---------- Forwarded message ---------
Von: Marc Nieper-Wißkirchen <xxxxxx@gmail.com>
Date: Mi., 3. Aug. 2022 um 23:19 Uhr
Subject: Re: Make code safe for continuation capture, part the first. · gambiteer/xxxxxx@2876863
To: John Cowan <xxxxxx@ccil.org>




Am Mi., 3. Aug. 2022 um 22:29 Uhr schrieb John Cowan <xxxxxx@ccil.org>:


On Wed, Aug 3, 2022 at 11:48 AM Bradley Lucier <xxxxxx@math.purdue.edu> wrote:
 
In the example I gave previously, this can result in much greater
temporary memory use, up to 192 times in Gambit for bit arrays (which
Gambit reports as 384 times because it has a stop-and-copy garbage
collector, so it reports both space allocated in the old heap and space
that it might need in the new heap if that structure survives GC).

Can you explain the space cost?  In procedures like `vector-map` at most one copy is needed when `vector-map` returns so the space cost can be at most twice.  The actual cost can be much lower, depending on the quality of the GC.
 
I assume that's the size of a pair in bits.  It's a horrendous cost for a gain that will not matter in the majority of cases, so I think it makes sense to provide either option.
After this preliminary work, I'm inclined to have a parameter that tells
the code whether to use call/cc-safe algorithms or not to use
call/cc-safe algorithms.  Perhaps named

use-call/cc-safe-array-algorithms

  Which procedures will be affected by this parameter?

Don't use a parameter.  Export the procedures under two different names (or under the same name but in two different sub-libraries).  A parameter wouldn't make much sense here.
 
What will the default value be?  I would say that people will expect it to be #f, especially as there will be a time cost as well as a space cost.

I would say that people expect the procedures to work well and compose well with the core Scheme facilities, which include call/cc.
 
I am going to write PFNs for the following SRFIs warning that the use of multiple returns produces unspecified results:  133 (general vectors), 160 (homogeneous non-bit vector), 178 (bit vectors), 196 (ranges), and 214 (flexvectors).   If anyone wants to write space-eating SRFIs that are call/cc-safe, by all means do so.
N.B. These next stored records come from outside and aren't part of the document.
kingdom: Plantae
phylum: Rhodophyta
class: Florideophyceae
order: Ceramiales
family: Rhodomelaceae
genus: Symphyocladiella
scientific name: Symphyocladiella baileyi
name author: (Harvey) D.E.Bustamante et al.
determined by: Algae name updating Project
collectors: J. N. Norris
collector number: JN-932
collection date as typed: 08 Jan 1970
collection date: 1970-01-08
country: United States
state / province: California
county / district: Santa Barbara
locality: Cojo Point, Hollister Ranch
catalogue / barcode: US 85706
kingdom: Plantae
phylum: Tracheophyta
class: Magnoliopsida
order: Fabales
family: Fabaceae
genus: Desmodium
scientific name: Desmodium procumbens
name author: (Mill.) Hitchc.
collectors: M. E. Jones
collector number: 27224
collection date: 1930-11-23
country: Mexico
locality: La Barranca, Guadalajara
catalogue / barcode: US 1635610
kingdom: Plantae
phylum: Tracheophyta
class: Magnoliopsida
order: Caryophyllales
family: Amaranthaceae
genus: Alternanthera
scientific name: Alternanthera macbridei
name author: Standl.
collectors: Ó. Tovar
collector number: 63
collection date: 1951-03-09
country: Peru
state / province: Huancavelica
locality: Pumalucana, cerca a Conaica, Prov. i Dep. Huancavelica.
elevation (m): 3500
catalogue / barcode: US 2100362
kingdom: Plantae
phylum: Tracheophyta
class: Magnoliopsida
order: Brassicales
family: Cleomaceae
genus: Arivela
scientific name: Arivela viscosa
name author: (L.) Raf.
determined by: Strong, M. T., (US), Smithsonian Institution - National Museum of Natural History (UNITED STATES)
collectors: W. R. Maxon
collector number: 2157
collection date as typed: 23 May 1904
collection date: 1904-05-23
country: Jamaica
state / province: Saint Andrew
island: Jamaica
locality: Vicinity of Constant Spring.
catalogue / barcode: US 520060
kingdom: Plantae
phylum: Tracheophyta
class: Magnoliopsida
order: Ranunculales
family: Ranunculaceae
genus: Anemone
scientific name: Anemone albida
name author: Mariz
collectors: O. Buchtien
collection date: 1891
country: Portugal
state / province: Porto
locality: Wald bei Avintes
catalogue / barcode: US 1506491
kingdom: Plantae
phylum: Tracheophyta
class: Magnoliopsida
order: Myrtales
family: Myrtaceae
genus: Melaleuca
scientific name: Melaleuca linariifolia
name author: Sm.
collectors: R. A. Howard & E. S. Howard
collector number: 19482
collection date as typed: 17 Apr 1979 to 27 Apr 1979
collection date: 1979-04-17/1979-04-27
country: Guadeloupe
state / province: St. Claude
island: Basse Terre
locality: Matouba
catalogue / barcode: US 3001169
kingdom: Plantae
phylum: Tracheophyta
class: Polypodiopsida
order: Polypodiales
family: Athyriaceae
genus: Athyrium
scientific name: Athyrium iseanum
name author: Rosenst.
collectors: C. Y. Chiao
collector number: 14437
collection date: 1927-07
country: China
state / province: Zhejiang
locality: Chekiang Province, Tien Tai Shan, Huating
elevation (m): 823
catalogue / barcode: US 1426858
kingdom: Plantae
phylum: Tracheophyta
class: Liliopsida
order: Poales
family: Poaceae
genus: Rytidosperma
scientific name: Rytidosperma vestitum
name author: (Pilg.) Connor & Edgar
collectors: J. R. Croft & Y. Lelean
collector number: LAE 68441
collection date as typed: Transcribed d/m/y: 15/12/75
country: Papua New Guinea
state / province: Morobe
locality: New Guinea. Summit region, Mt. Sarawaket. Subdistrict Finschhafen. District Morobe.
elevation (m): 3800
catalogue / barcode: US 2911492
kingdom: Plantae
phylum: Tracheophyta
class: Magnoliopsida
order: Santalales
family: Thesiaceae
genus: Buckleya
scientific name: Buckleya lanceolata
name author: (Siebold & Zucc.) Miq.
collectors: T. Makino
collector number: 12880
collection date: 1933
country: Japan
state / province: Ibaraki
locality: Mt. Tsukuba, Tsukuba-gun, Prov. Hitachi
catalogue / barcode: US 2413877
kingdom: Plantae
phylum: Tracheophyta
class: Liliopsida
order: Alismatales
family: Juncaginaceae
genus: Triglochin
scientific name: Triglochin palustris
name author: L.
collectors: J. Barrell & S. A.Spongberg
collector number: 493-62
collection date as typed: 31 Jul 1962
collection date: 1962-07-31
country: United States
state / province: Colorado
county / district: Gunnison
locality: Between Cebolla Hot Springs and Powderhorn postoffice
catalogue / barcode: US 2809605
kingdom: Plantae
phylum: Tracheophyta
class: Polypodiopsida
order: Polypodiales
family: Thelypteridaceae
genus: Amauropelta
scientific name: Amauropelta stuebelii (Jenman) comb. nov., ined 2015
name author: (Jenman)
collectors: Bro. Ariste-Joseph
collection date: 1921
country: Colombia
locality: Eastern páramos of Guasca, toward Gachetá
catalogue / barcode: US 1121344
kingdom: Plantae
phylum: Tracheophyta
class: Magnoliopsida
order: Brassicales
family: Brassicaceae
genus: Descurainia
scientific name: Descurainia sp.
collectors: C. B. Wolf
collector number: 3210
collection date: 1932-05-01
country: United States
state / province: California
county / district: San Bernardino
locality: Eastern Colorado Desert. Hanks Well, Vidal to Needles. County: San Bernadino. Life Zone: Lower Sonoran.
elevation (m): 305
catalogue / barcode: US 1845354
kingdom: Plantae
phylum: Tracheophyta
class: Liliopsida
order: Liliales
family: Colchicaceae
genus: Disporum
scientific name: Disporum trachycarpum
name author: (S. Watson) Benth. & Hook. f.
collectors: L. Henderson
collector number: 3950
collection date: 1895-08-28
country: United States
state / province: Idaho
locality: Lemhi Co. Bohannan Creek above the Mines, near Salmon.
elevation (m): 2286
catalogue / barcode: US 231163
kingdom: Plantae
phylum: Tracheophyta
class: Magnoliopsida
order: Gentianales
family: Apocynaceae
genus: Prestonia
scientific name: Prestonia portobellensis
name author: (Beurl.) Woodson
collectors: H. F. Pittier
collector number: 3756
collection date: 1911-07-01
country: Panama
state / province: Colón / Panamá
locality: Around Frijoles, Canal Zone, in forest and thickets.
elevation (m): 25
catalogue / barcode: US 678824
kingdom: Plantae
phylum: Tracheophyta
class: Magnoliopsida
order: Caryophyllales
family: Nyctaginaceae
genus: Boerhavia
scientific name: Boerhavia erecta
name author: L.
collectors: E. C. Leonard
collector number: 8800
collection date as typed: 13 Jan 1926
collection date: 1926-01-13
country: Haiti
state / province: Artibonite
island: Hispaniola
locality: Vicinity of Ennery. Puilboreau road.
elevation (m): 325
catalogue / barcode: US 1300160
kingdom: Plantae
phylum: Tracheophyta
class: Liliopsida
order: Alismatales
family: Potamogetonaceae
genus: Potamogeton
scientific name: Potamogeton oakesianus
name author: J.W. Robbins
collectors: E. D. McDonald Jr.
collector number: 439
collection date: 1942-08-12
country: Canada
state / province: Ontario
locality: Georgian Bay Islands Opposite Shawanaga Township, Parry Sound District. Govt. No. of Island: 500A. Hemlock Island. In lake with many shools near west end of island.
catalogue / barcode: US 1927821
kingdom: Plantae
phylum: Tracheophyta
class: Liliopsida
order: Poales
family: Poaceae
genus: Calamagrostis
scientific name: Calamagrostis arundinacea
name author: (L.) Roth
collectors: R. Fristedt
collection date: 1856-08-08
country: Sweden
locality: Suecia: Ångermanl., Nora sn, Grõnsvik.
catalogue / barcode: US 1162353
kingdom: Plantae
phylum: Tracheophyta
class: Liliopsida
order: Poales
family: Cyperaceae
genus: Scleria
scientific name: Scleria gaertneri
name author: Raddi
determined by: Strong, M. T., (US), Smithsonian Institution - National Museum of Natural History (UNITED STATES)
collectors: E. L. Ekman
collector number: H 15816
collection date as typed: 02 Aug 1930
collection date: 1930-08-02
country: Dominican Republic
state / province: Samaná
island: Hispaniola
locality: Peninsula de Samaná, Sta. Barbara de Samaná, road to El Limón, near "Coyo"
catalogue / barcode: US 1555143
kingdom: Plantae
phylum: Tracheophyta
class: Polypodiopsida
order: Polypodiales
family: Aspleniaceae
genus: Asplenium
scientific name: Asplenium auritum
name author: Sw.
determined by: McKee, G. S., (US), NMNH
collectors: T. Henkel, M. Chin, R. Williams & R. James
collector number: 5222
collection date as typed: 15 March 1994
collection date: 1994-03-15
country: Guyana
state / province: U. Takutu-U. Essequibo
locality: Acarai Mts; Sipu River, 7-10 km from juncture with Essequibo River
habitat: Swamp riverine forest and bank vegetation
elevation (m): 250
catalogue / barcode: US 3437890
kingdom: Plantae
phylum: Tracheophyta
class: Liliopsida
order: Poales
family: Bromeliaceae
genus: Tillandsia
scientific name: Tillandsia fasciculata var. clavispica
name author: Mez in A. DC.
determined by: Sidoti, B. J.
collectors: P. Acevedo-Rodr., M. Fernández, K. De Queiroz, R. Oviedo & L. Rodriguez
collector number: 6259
On the contrary, to be viable for inclusion in a future Scheme standard, I think that these APIs must honor Scheme's primitives like call/cc.  If they don't, call/cc (when used non-trivially) and friends will become merely procedures for toying around but hardly usable in more complicated code bases.

If we ignore this, the R7RS-large project would just create another Common Lisp, now in form of a Lisp-1 instead of a Lisp-2.